__PROMPT__.
From the entries that follow, copy exactly the lines beginning at the line holding "middle pip: (360, 547)" and continuing through the line holding "pinky tip: (417, 592)".

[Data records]
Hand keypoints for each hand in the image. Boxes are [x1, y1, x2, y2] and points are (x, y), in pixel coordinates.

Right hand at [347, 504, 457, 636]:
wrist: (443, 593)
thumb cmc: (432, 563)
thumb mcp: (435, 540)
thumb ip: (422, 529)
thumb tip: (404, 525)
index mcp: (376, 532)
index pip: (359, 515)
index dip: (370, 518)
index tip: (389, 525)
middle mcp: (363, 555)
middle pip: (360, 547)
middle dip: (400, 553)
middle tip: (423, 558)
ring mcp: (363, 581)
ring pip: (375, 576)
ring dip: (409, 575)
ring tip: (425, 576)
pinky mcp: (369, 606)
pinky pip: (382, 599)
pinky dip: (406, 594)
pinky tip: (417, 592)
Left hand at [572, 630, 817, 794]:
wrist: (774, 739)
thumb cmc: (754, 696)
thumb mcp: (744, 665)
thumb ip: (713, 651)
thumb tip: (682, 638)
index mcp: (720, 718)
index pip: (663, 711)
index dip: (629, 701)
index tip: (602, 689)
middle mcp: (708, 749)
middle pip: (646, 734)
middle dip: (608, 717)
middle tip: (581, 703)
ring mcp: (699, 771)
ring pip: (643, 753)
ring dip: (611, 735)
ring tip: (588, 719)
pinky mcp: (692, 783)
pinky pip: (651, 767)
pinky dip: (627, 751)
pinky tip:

__THE ANSWER__.
middle pip: (360, 547)
middle dip: (400, 553)
middle tip: (423, 558)
ring mcp: (363, 581)
ring pip: (375, 576)
ring dip: (409, 575)
ring tip: (425, 576)
pinky mcp: (369, 606)
pinky pip: (382, 599)
pinky dip: (406, 594)
pinky tip: (417, 592)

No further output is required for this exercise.